Because we’re wired to anthropomorphize—that is, to attribute human traits, intentions, or emotions to non-human entities. Our brains are designed to detect agency and intention, even where there is none. It’s the same mechanism that makes us name our cars, talk to our pets, or see faces in clouds. 

 

When a chatbot replies with fluency and empathy, we instinctively assign it an inner world. But this is a projection, not a perception.

 

The more human-like the interface, the more we confuse fluency with consciousness, responsiveness with reasoning, and coherence with comprehension. This is the illusion of intelligence—not because the systems are trying to deceive us, but because we’re deceiving ourselves. 

 

The AGI Narrative as a Mirror of Our Desires and Fears

 

In many ways, the AGI myth functions like a cultural Rorschach test. 
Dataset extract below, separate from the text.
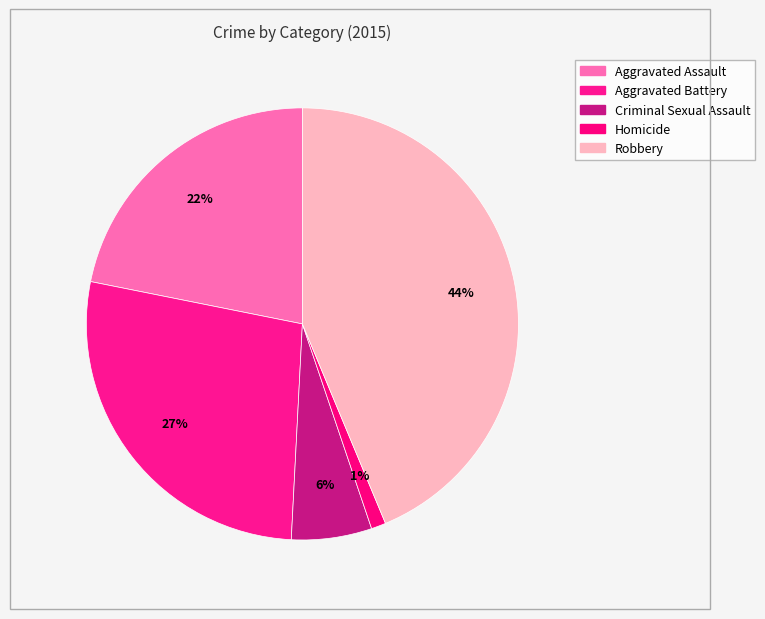

What percentage is the Aggravated Battery slice, to the nearest percent?

27%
● For techno-optimists, it’s a symbol of transcendence: a path to post-human evolution, unbounded creativity, and abundance. 
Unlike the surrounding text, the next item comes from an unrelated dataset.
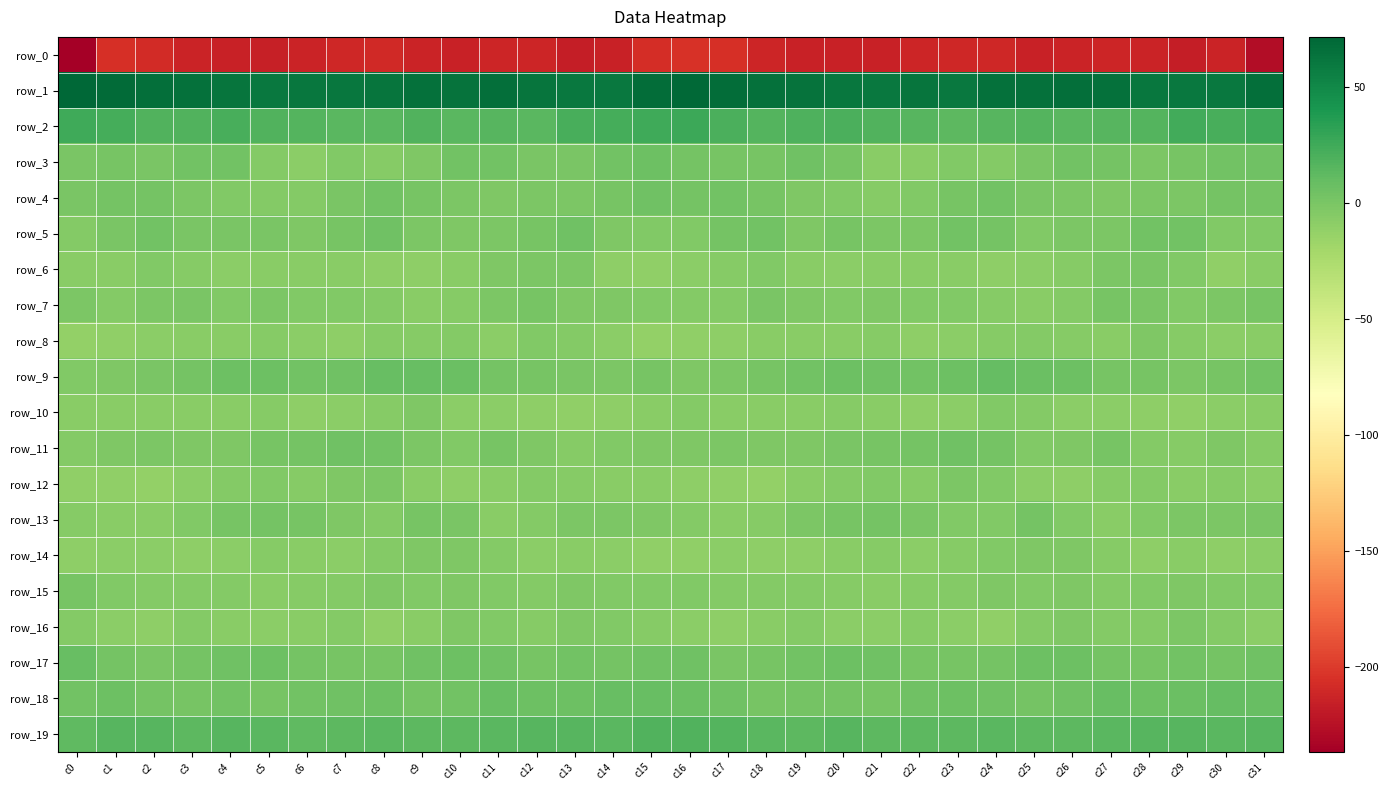

What is the highest value of the row_6 series?

-0.3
● For doomsayers, it’s a warning sign: the ghost in the machine that will outsmart, enslave, or eradicate us. 

● For others still, it’s a spiritual placeholder: a non-human mind that might offer answers to questions we can't resolve ourselves. 

But in all these visions, AGI reflects our own dilemmas—about control, power, mortality, and meaning. 

 

The risk is that we become so obsessed with this speculative future that we neglect the present: the real-world impacts of AI systems on labor, mental health, education, and the environment. The current AI revolution is already reshaping societies, amplifying inequalities, and challenging our institutions. We don’t need AGI for AI to disrupt everything. 

 

Rethinking Intelligence: Beyond the Cartesian Model 

 

The AGI debate often rests on a Cartesian model of intelligence—a philosophical view that treats the mind as separate from the body, like software separable from hardware. But this abstraction ignores a key reality: we are bodies. 

 

Our cognition is rooted in sensory feedback, hormonal states, emotional dynamics, social interactions, and evolutionary history. 

 

AI models have none of that. They process tokens, not sensations. Their “learning” is not curiosity-driven—it’s loss-function optimization (a mathematical method used to minimize error in predictions during machine learning). Their representations are not grounded in lived experience but in large collections of text extracted from human expression. 

 

Labelling this as "general intelligence" overlooks the embodied, affective, and contextual foundations of real cognition, and flattens the richness of biological intelligence into a convenient abstraction. 

 

What If AGI Never Comes? 

 

Let’s consider a radical thought: maybe AGI is a mirage. 

 

Maybe there is no threshold to cross, no spark of synthetic consciousness waiting to emerge from a trillion parameters. Maybe what we call “intelligence” is fundamentally untranslatable into code—not because it’s mystical, but because it’s relational, embodied, and historically situated. 

 

This wouldn’t diminish the achievements of AI research. On the contrary, it would ground them in a more honest epistemology. It would force us to develop systems that augment human capabilities rather than imitate or replace them. It would also open space for a more ethical, contextual, and accountable use of AI.

 

From Illusion to Intention: The Way Forward 

 

We don’t need to believe in AGI to be inspired by AI. But we do need to disentangle the symbolic from the scientific, the speculative from the structural. 

 

Instead of chasing artificial minds, we can focus on designing intelligent tools that respect the complexity of human cognition—and its limits. We can invest in AI that supports education, healthcare, creativity, and sustainability, without pretending that it will someday "wake up." 

 

The real intelligence we should care about is not artificial—it’s collective, embodied, and relational. It’s what we create together, not what we outsource to machines. 

 

In that light, AGI is not an endpoint to fear or worship. 

 

It’s a mirror we’ve built to ask ourselves: What do we mean by intelligence? And what kind of future do we want to build with it?